Qu’en est-il maintenant?

Avec une coalition de nationalistes basques régnant sur le Parlement basque, la jeune Espagne démocratique doit faire face au plus grand défi qui se présente à elle depuis 1978 : comment résoudre la question régionale. M. Ibarretxe a déjà annoncé que son gouvernement n’avait pas l’intention de laisser tomber le plan parce que seuls les Basques ont le droit de décider de leur avenir. Les nationalistes basques sont fermement opposés à l’idée qu’un référendum soit organisé dans le reste du pays.

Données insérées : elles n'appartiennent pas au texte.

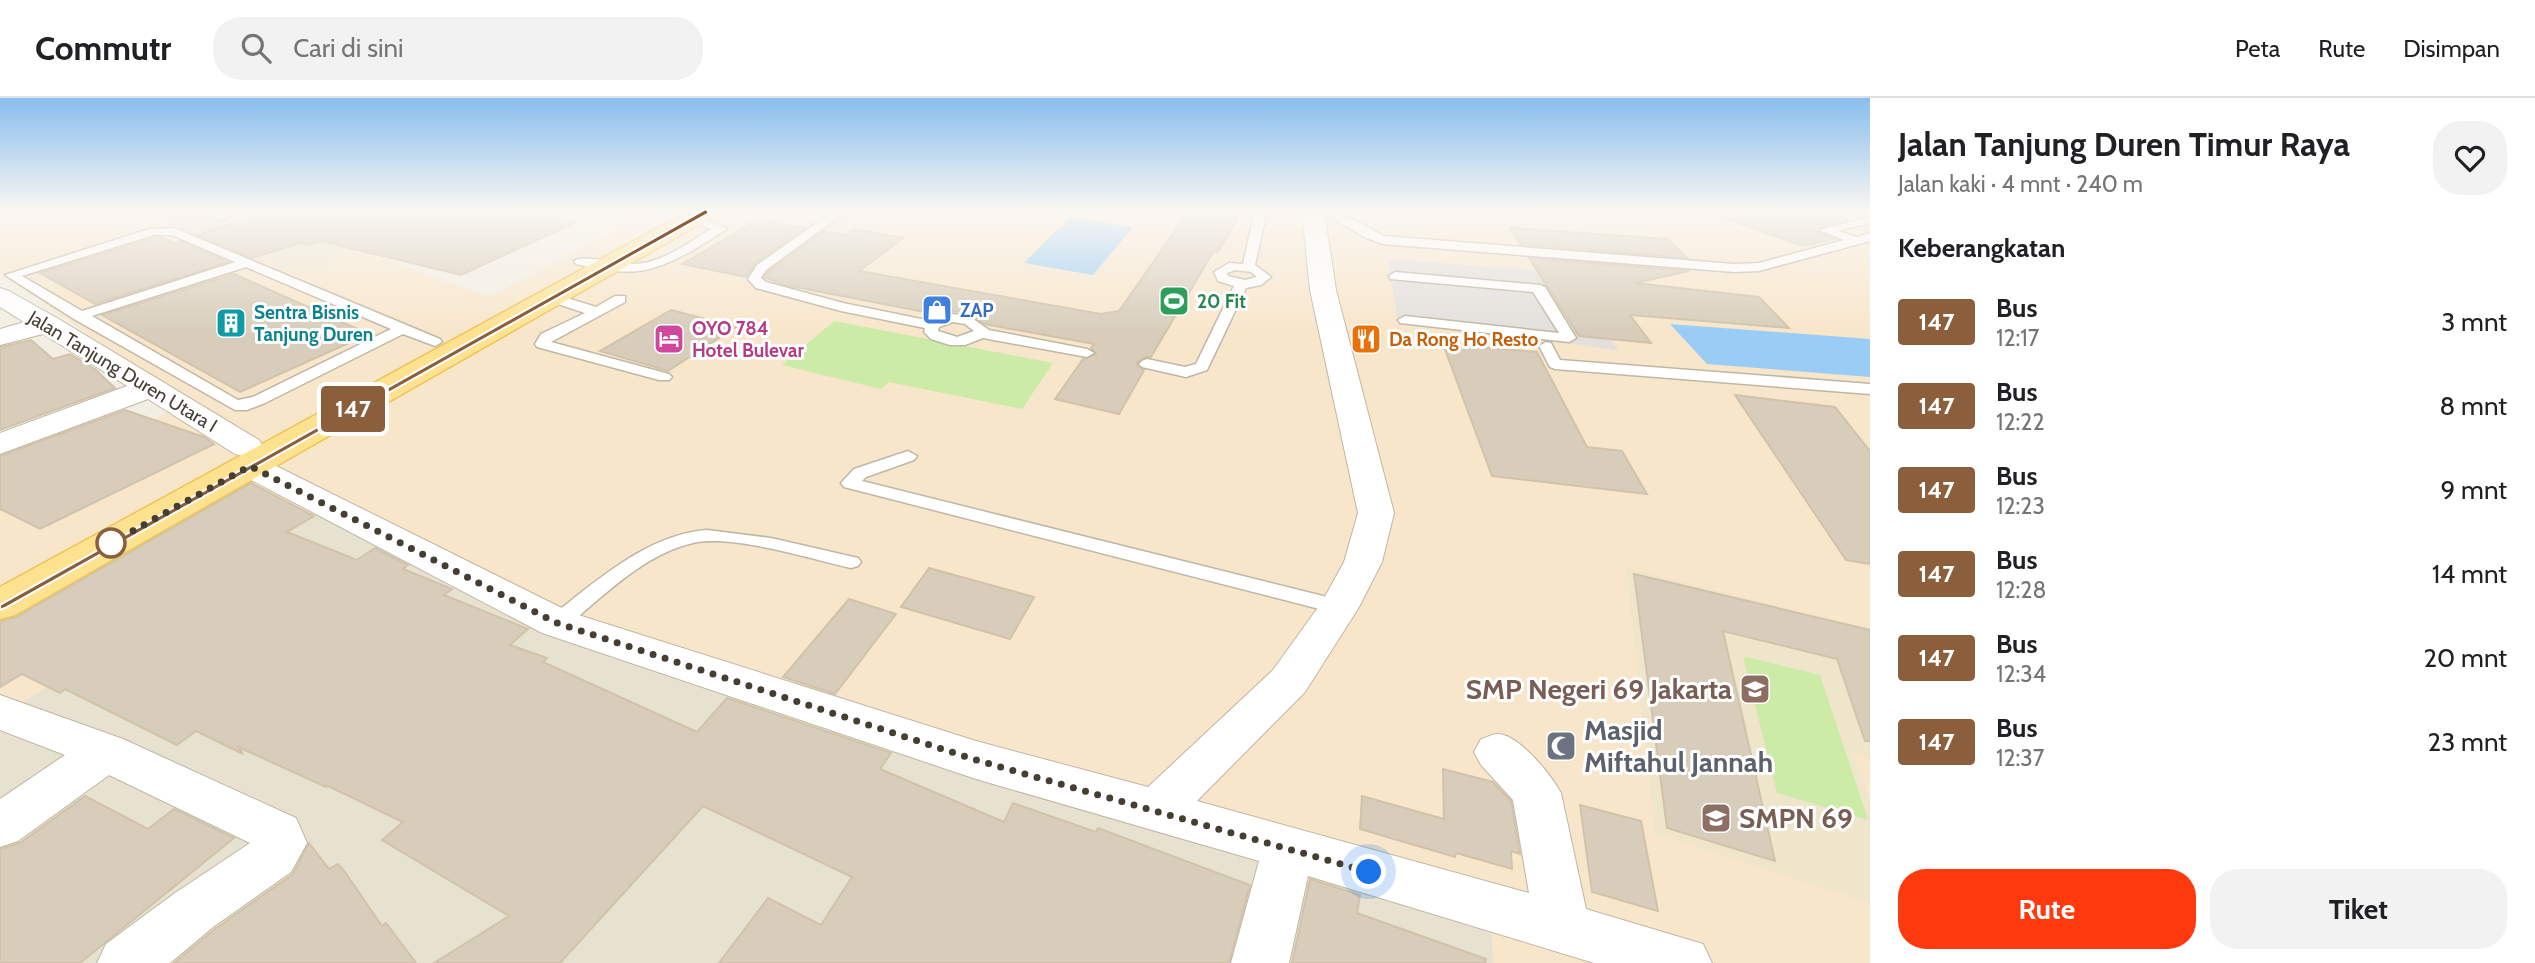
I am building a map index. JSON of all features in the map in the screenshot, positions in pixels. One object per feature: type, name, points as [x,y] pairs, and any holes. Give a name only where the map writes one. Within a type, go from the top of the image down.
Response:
[{"type":"main road","points":[[0,605],[435,342],[619,251]]},
{"type":"main road","points":[[0,580],[249,456],[554,298],[595,264]]},
{"type":"street","points":[[1156,810],[1289,681],[1339,607],[1363,562],[1376,513],[1323,290],[1318,251]]},
{"type":"street","name":"Jalan Tanjung Duren Utara I","points":[[0,296],[151,388],[249,456],[557,623],[976,760],[1683,963]]},
{"type":"street","points":[[0,337],[47,324]]},
{"type":"street","points":[[0,444],[151,388]]},
{"type":"street","points":[[0,712],[106,752],[278,833],[281,843],[273,856],[126,963]]},
{"type":"street","points":[[0,826],[106,752]]},
{"type":"street","points":[[1498,752],[1536,793],[1563,929]]},
{"type":"street","points":[[1260,963],[1288,850]]},
{"type":"lane","points":[[87,251],[11,275],[235,405],[247,405],[259,400],[400,330]]},
{"type":"lane","points":[[220,251],[400,330],[435,342]]},
{"type":"lane","points":[[786,251],[761,268],[754,279],[761,285],[841,307],[932,325],[952,318],[969,320],[980,326],[980,333]]},
{"type":"lane","points":[[1248,267],[1252,251]]},
{"type":"lane","points":[[1524,251],[1718,267],[1759,267],[1814,251]]},
{"type":"lane","points":[[79,316],[245,262]]},
{"type":"lane","points":[[1227,267],[1248,267],[1261,272],[1265,277],[1255,283],[1241,284],[1223,278],[1220,272],[1227,267]]},
{"type":"lane","points":[[1395,276],[1535,288],[1540,290],[1572,344],[1405,320]]},
{"type":"lane","points":[[1147,364],[1186,372],[1202,367],[1241,284]]},
{"type":"lane","points":[[554,298],[597,312]]},
{"type":"lane","points":[[621,299],[546,337],[542,344],[664,377]]},
{"type":"lane","points":[[932,325],[930,332],[947,340],[963,341],[980,333],[1087,353]]},
{"type":"lane","points":[[1546,346],[1555,364],[1870,389]]},
{"type":"lane","points":[[908,456],[860,473],[850,482],[1339,607]]},
{"type":"lane","points":[[557,623],[625,569],[662,549],[695,537],[743,540],[851,562]]},
{"type":"shaded area","points":[[0,251],[365,251],[489,297],[575,251],[1870,251],[1870,963],[1493,963],[1492,899],[811,718],[320,512],[0,717],[0,494],[187,403],[0,273]]},
{"type":"shaded area","points":[[239,251],[356,251],[299,275]]},
{"type":"shaded area","points":[[1388,259],[1557,272],[1619,351],[1397,317]]},
{"type":"shaded area","points":[[320,512],[1492,899],[1493,963],[0,963],[0,717]]},
{"type":"shaded area","name":"SMP Negeri 69 Jakarta","points":[[1626,568],[1870,628],[1870,756],[1852,752],[1870,799],[1870,903],[1655,834]]},
{"type":"green space","points":[[834,321],[1053,363],[1022,409],[889,382],[881,389],[782,365]]},
{"type":"green space","points":[[1743,656],[1820,675],[1868,820],[1777,793]]},
{"type":"water","points":[[1036,251],[1113,251],[1093,275],[1024,263]]},
{"type":"water","points":[[1670,324],[1870,339],[1870,377],[1707,364]]},
{"type":"building","points":[[110,251],[204,251],[228,262],[95,304],[40,273]]},
{"type":"building","points":[[236,251],[273,251],[252,258]]},
{"type":"building","points":[[364,251],[512,251],[461,275]]},
{"type":"building","points":[[704,251],[772,251],[755,263],[746,277],[682,264]]},
{"type":"building","points":[[796,251],[885,251],[859,271],[1101,314],[1119,311],[1161,251],[1218,251],[1213,252],[1151,357],[1137,362],[1137,366],[1144,370],[1119,414],[1055,399],[1083,359],[1096,354],[1091,348],[1094,344],[984,324],[969,313],[952,311],[940,315],[785,285],[764,277]]},
{"type":"building","points":[[1608,251],[1680,251],[1687,258]]},
{"type":"building","points":[[1529,258],[1689,271],[1635,283],[1759,297],[1789,328],[1630,315],[1651,343],[1579,336]]},
{"type":"building","name":"Sentra Bisnis Tanjung Duren","points":[[234,274],[369,334],[240,392],[102,315]]},
{"type":"building","name":"OYO 784 Hotel Bulevar","points":[[671,310],[736,327],[668,371],[600,351]]},
{"type":"building","points":[[31,340],[53,359],[70,354],[96,370],[115,388],[0,430],[0,347]]},
{"type":"building","points":[[1443,344],[1537,352],[1587,447],[1622,451],[1647,494],[1492,476]]},
{"type":"building","points":[[1735,395],[1835,407],[1870,451],[1870,564],[1846,560]]},
{"type":"building","points":[[125,410],[204,437],[214,444],[40,529],[0,509],[0,456]]},
{"type":"building","points":[[251,483],[314,516],[287,532],[357,560],[375,548],[408,565],[403,569],[452,589],[444,595],[528,629],[510,645],[547,658],[543,662],[697,732],[727,698],[891,753],[880,769],[1004,822],[1013,803],[1096,832],[1098,828],[1250,885],[1229,963],[719,963],[768,898],[821,925],[852,877],[703,806],[560,963],[434,963],[509,916],[382,840],[403,822],[328,786],[238,747],[243,754],[196,731],[177,745],[65,689],[60,693],[22,674],[0,687],[0,621],[16,617]]},
{"type":"building","points":[[929,568],[1034,597],[1010,639],[901,607]]},
{"type":"building","points":[[1634,574],[1870,630],[1870,741],[1865,741],[1837,659],[1723,631],[1775,861],[1667,828]]},
{"type":"building","points":[[849,599],[896,614],[835,694],[783,677]]},
{"type":"building","points":[[1443,769],[1493,782],[1511,801],[1520,854],[1511,851],[1512,869],[1456,853],[1455,857],[1360,829],[1362,796],[1444,819]]},
{"type":"building","points":[[85,796],[148,829],[174,809],[234,838],[80,963],[0,963],[0,849],[20,843]]},
{"type":"building","points":[[1580,805],[1641,821],[1658,911],[1592,892]]},
{"type":"building","points":[[309,843],[329,869],[338,864],[382,926],[386,923],[416,963],[174,963],[215,929],[293,874]]},
{"type":"building","points":[[1310,879],[1360,895],[1357,913],[1486,959],[1485,963],[1292,963]]},
{"type":"bus line","name":"147","points":[[0,605],[636,251]]},
{"type":"place","name":"20 Fit","points":[[1174,301]]},
{"type":"place","name":"ZAP","points":[[937,310]]},
{"type":"place","name":"Sentra Bisnis Tanjung Duren","points":[[231,323]]},
{"type":"place","name":"OYO 784 Hotel Bulevar","points":[[669,339]]},
{"type":"place","name":"Da Rong Ho Resto","points":[[1366,339]]},
{"type":"place","name":"SMP Negeri 69 Jakarta","points":[[1755,689]]},
{"type":"place","name":"Masjid Miftahul Jannah","points":[[1561,746]]},
{"type":"place","name":"SMPN 69","points":[[1716,818]]},
{"type":"route","points":[[111,543],[250,466],[557,623],[976,760],[1369,872]]}]
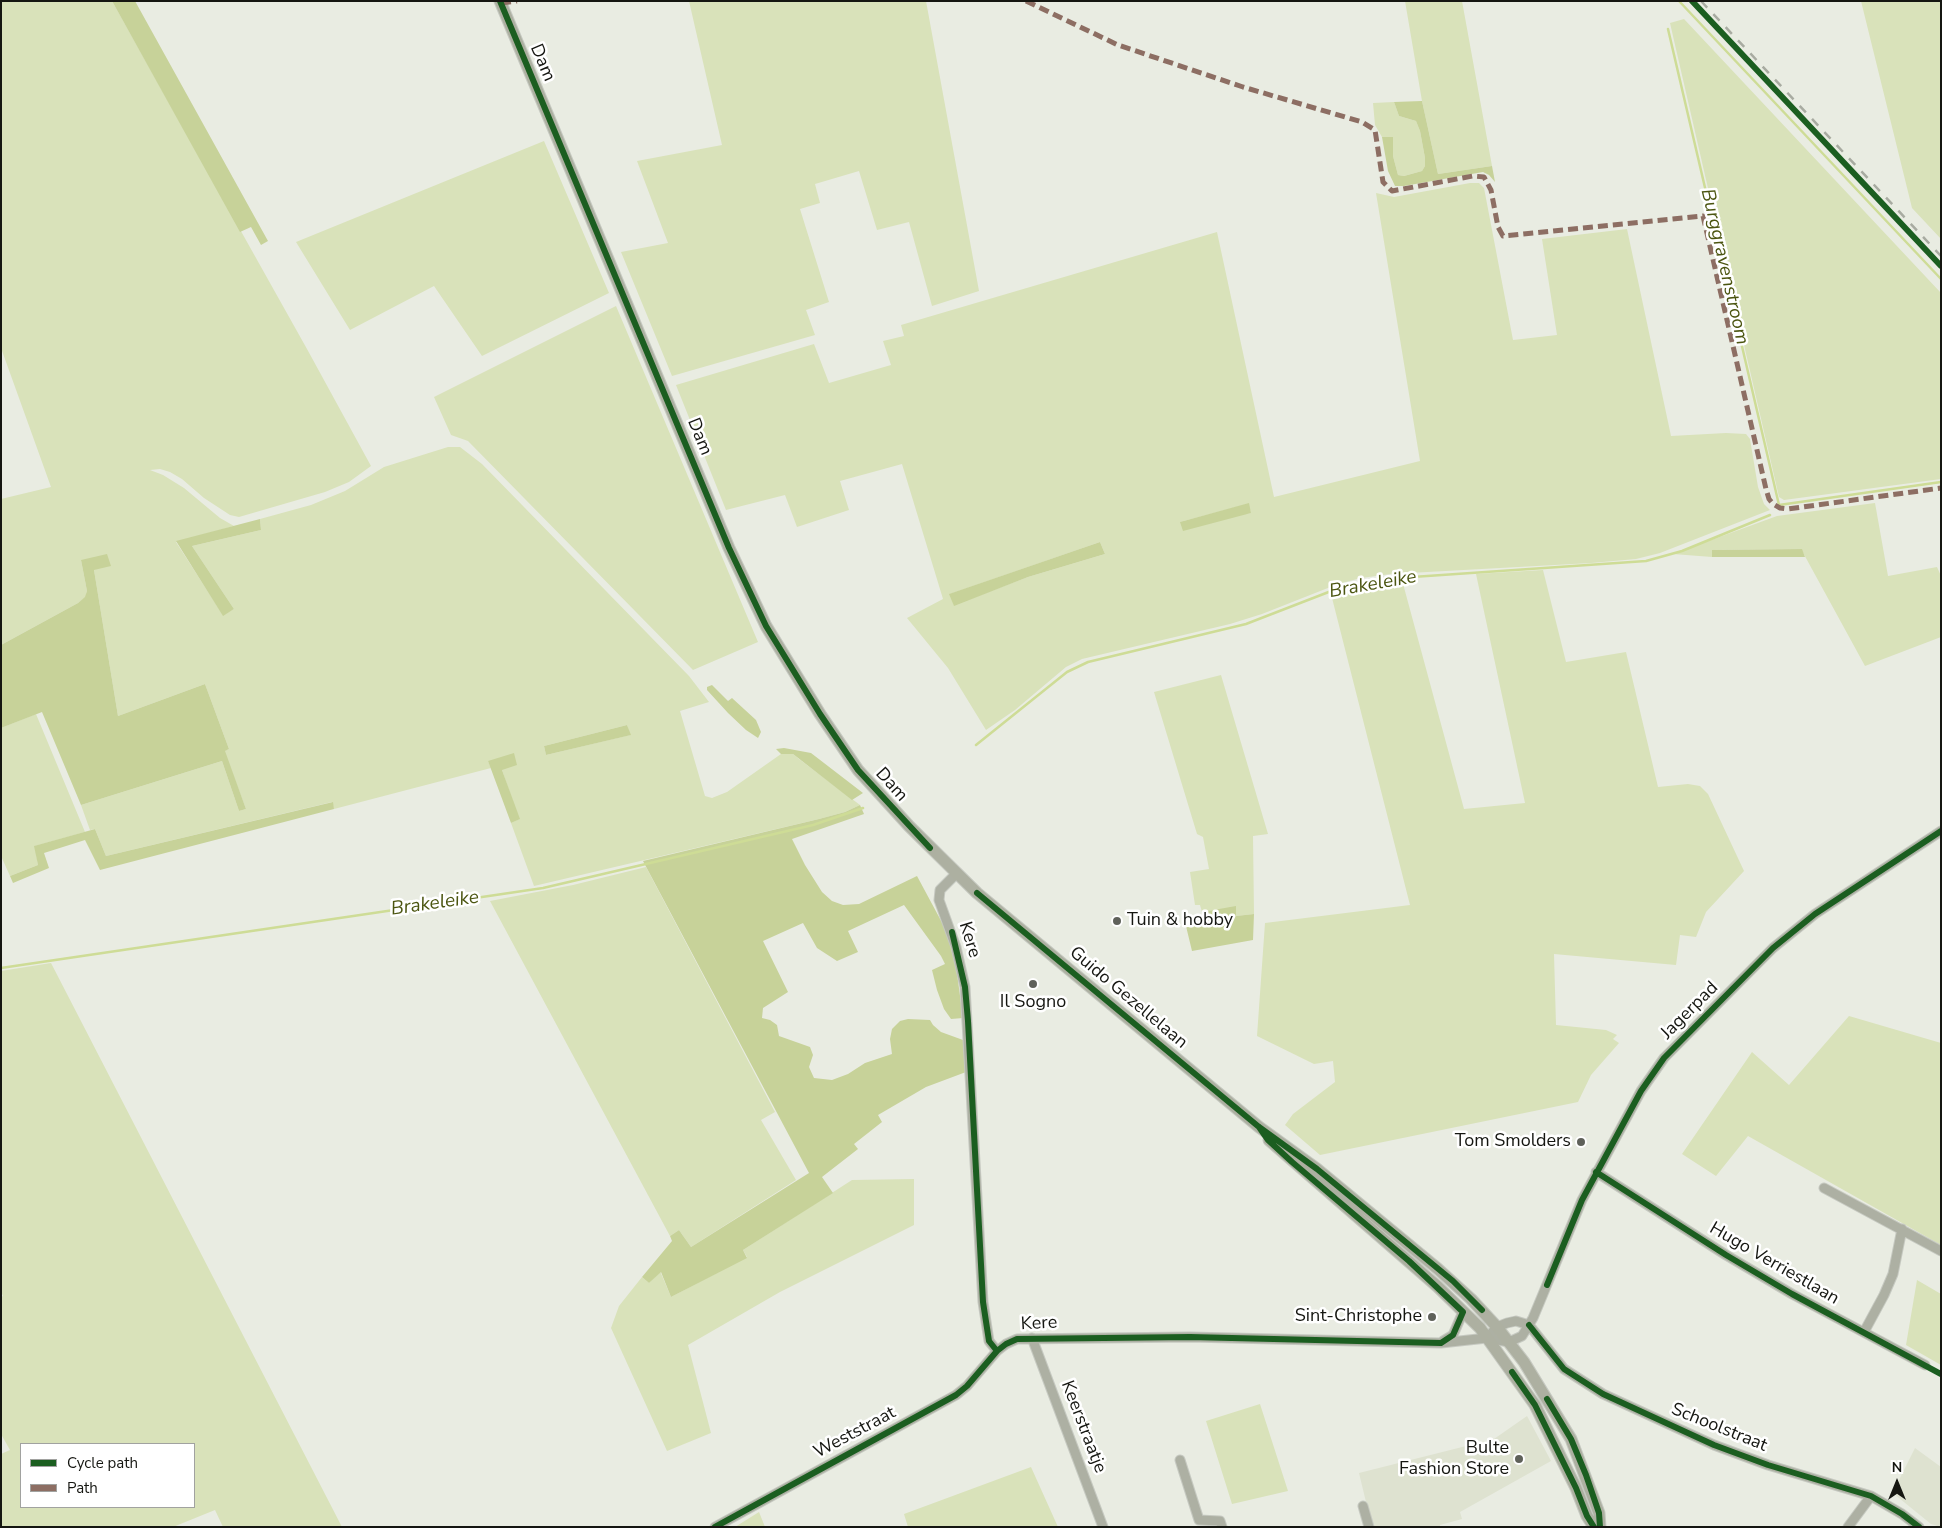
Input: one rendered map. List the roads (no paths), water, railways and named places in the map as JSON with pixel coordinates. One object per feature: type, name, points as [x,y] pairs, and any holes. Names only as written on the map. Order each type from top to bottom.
[{"type":"main road","name":"Dam","points":[[500,1],[729,548],[766,626],[820,714],[858,770],[956,874]]},
{"type":"main road","name":"Guido Gezellelaan","points":[[956,874],[1259,1127],[1268,1140],[1341,1196],[1401,1247],[1487,1338],[1534,1405],[1594,1527]]},
{"type":"main road","name":"Guido Gezellelaan","points":[[1401,1247],[1453,1281],[1497,1327],[1524,1362],[1570,1439],[1586,1475],[1599,1512],[1600,1527]]},
{"type":"street","name":"Jagerpad","points":[[1529,1325],[1582,1200],[1652,1073],[1677,1044],[1773,948],[1815,914],[1941,831]]},
{"type":"street","name":"Kere","points":[[956,874],[940,890],[939,900],[952,932],[965,987],[983,1302],[990,1341],[997,1351],[1017,1339],[1032,1338],[1190,1337],[1441,1342],[1487,1338],[1509,1342]]},
{"type":"street","name":"Hugo Verriestlaan","points":[[1596,1172],[1784,1290],[1925,1365]]},
{"type":"street","points":[[1824,1188],[1895,1228],[1902,1229],[1941,1251]]},
{"type":"street","points":[[1864,1332],[1889,1284],[1902,1229]]},
{"type":"street","points":[[1441,1342],[1453,1336],[1463,1312]]},
{"type":"street","points":[[1487,1338],[1497,1327],[1516,1321],[1529,1325],[1522,1336],[1509,1342]]},
{"type":"street","name":"Schoolstraat","points":[[1529,1325],[1564,1370],[1603,1394],[1714,1445],[1768,1465],[1870,1496],[1902,1514],[1919,1527]]},
{"type":"street","name":"Keerstraatje","points":[[1032,1338],[1103,1527]]},
{"type":"street","name":"Weststraat","points":[[715,1527],[956,1395],[967,1386],[997,1351]]},
{"type":"street","points":[[1180,1460],[1199,1520],[1220,1521],[1222,1527]]},
{"type":"street","points":[[1848,1527],[1870,1496]]},
{"type":"street","points":[[1363,1506],[1369,1527]]},
{"type":"waterway","points":[[1679,1],[1941,279]]},
{"type":"waterway","name":"Burggravenstroom","points":[[1668,29],[1779,505],[1941,482]]},
{"type":"waterway","name":"Brakeleike","points":[[976,745],[1067,672],[1088,662],[1246,624],[1339,588],[1398,578],[1646,561],[1682,551],[1770,515]]},
{"type":"waterway","name":"Brakeleike","points":[[1,968],[543,888],[813,825],[863,808]]},
{"type":"railway","points":[[1701,1],[1941,256]]},
{"type":"place","name":"Tuin & hobby","points":[[1117,921]]},
{"type":"place","name":"Il Sogno","points":[[1033,984]]},
{"type":"place","name":"Tom Smolders","points":[[1581,1142]]},
{"type":"place","name":"Sint-Christophe","points":[[1432,1317]]},
{"type":"place","name":"Bulte Fashion Store","points":[[1519,1459]]}]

La question basque remplit à nouveau les colonnes de la presse écrite espagnole ces derniers temps. Il faut se rendre à l’évidence : personne n’est vraiment en mesure de dire ce qu’il va se passer si les nationalistes basques vont de l’avant avec

leur plan. La Constitution espagnole contient une clause habilitant le gouvernement espagnol à retirer provisoirement l’autonomie politique à une communauté lorsque « l’intérêt général » est compromis. Il existe donc un moyen légal d’y remédier. Mais politiquement, cette option sonnerait le glas du consensus sur la décentralisation espagnole.

Autre solution possible : que le gouvernement espagnol envisage la question sous un autre angle. Au lieu d’exclure le plan pour des raisons constitutionnelles, le gouvernement espagnol pourrait promulguer une législation spéciale afin d’établir lui-même ses propres conditions. Il pourrait s’inspirer de la Loi sur la clarté, entrée en vigueur en 2000 au Canada, qui établit les bases sur lesquelles le gouvernement canadien peut négocier avec une province suite à un

référendum sur la sécession. Cette loi exige une « question claire » et une « majorité claire » sans toutefois les définir, laissant cette tâche au Parlement fédéral advenant le cas où la situation se présenterait.

Mais cette approche pourrait ne pas convenir au « conflit basque », dont les origines politiques remontent à plusieurs siècles et qui ne peut oublier toutes ces années de répression. Une solution d’ordre politique semble être la plus judicieuse. Mais il faut constater avec tristesse que le contexte actuel, en raison du terrorisme imminent, ne permet pas d’offrir la tranquillité nécessaire à l’entreprise d’une réforme constitutionnelle majeure.